Internal auditing at HUBER+SUHNER is within the responsibility of Corporate Controlling. The Head is subordinate to the CFO, but reports directly to the Audit Committee regarding these activities. This solution, tailored to the specific situation and size of HUBER+SUHNER, is cost effective and ensures that internal audit findings are available in their entirety to the Controlling team. Based on financial risk considerations, an annual plan of the companies to be audited is drawn up and submitted to the Audit Committee for approval. The main priorities of the audit are compliance with internal policies, processes, reviews and the implementation of the internal control system. The internal auditors discuss the results of each audit in detail with the companies concerned, and concrete measures are agreed upon. Internal audit reports are submitted, together with suggested improvements, to the Audit Committee, the Chairman of the Board, the CEO, the CFO, the respective COO, the management of the audited company as well as the external Group auditor.

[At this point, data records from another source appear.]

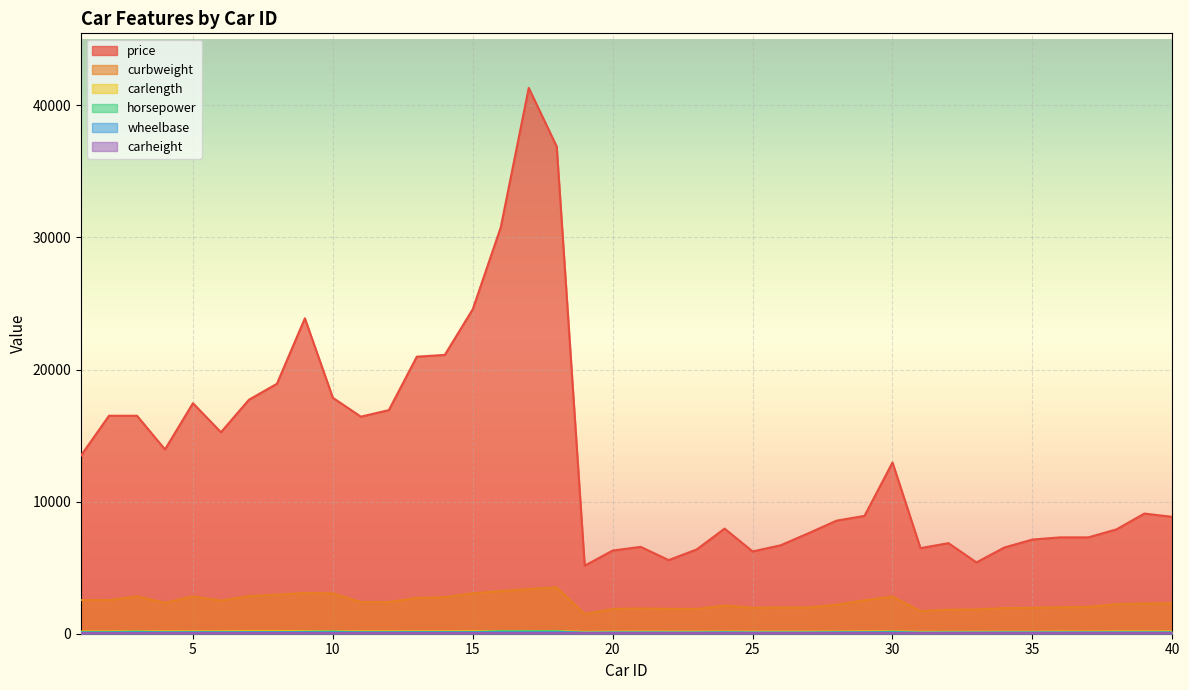

In horsepower, how many points are higher than both neighbors (excluding endpoints)?

7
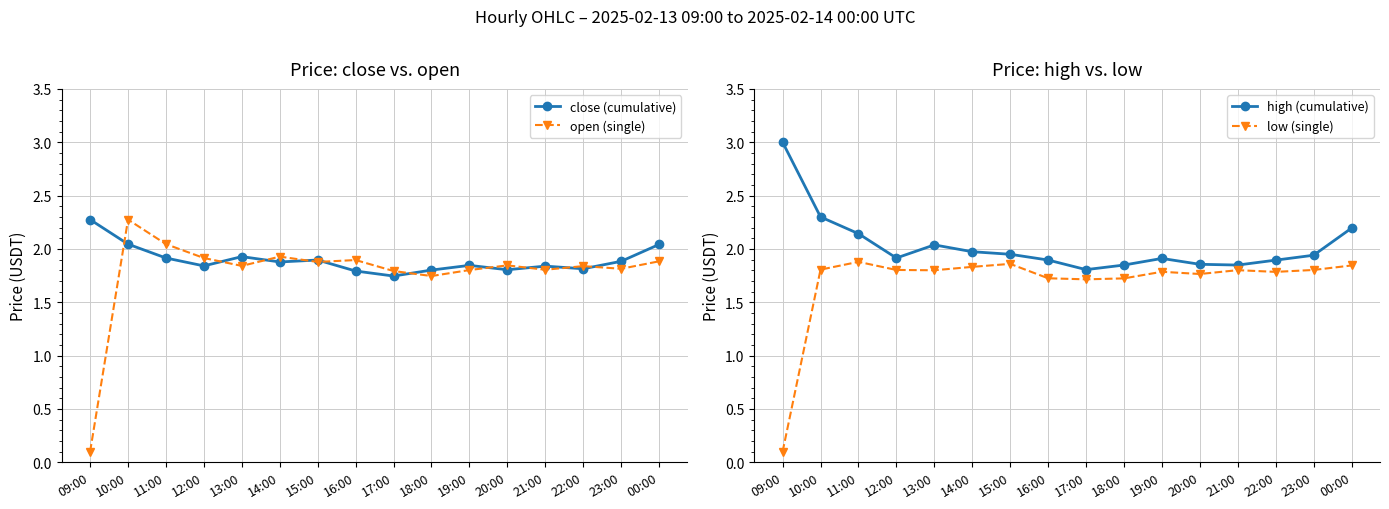

What is the label of the 16th point from the left?

00:00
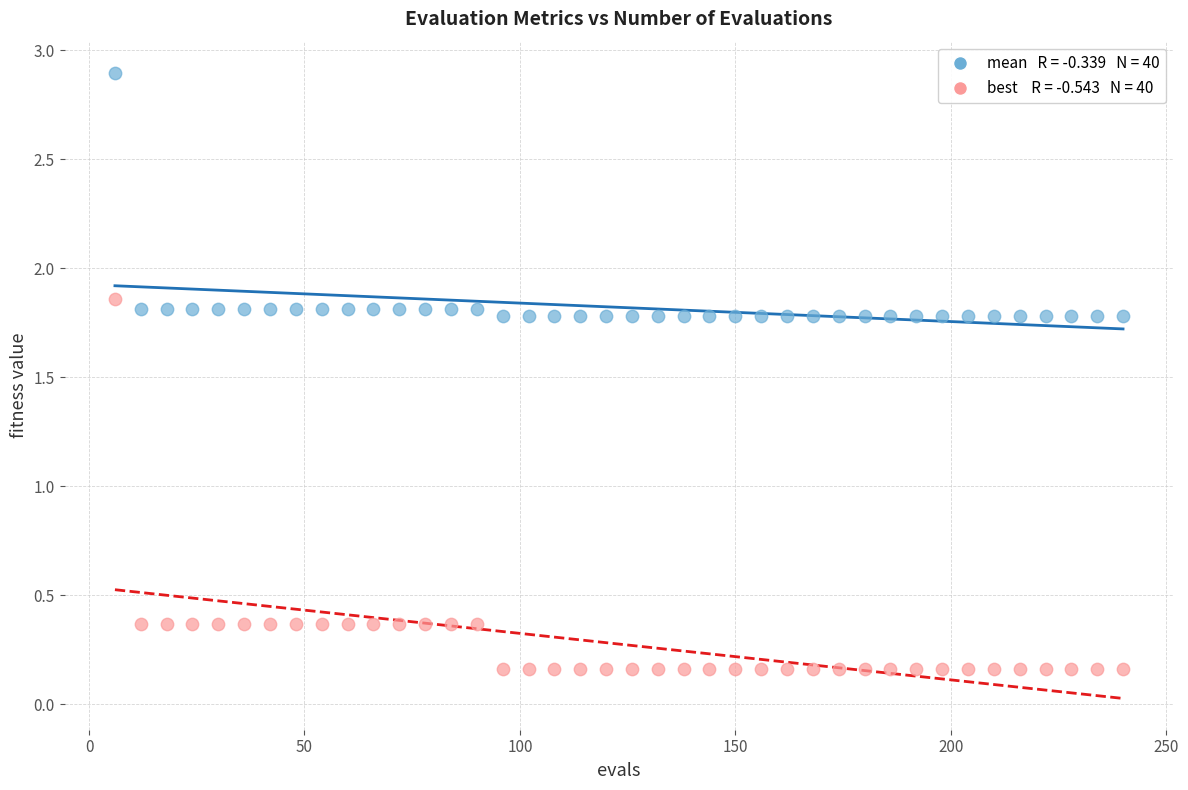

Across all data points, what is the range of Y values (max minus min)?

2.7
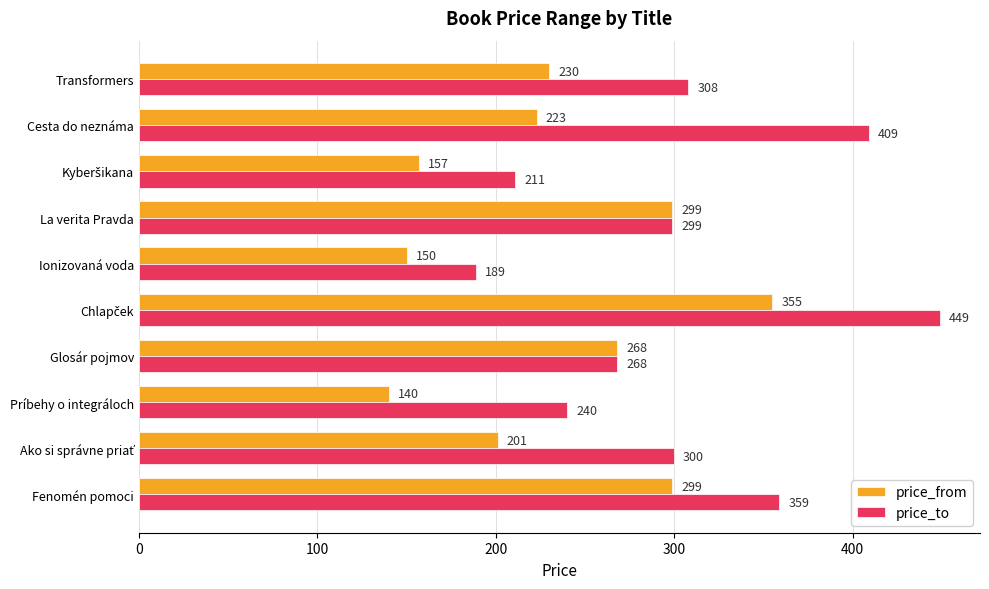

Count the price_to values in the range 240 to 359.

6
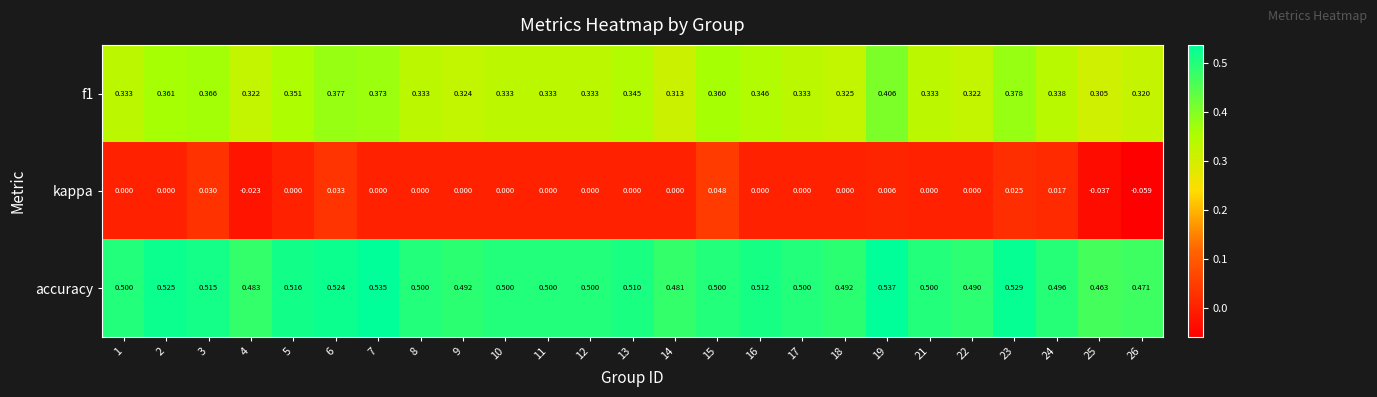

What is the total value across all series at 14?

0.8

Audit reports with significant findings are presented to and discussed in the Audit Committee. The Audit Committee ensures, on an annual basis, that issues and recommendations are dealt with.
The external auditor annually assesses the internal control system (ICS) in a comprehensive report to the Audit Committee and the Board of Directors and confirms its existence.
Risk management of the HUBER+SUHNER Group and all Group companies is laid down in the Board of Directors’ risk policy and in the Executive Group Management’s guidelines on the risk management process. In the reporting year, the Executive Group Management reviewed the progress and effectiveness of the measures taken and has selected and reassessed the most significant financial, operational and strategic risks at Group level. This was based on its own top-down estimates and on bottom-up data from market segments and corporate functions. The risks were categorised according to their probability of occurrence and potential financial impact. In addition, mitigating measures as well as operational responsibilities were defined for each listed risk. The evaluated risks as well as the ongoing and planned compliance measures were presented in the 2021 Risk Report to the Board of Directors for review and approval. After its review, the Board approved the report on 8 December 2021.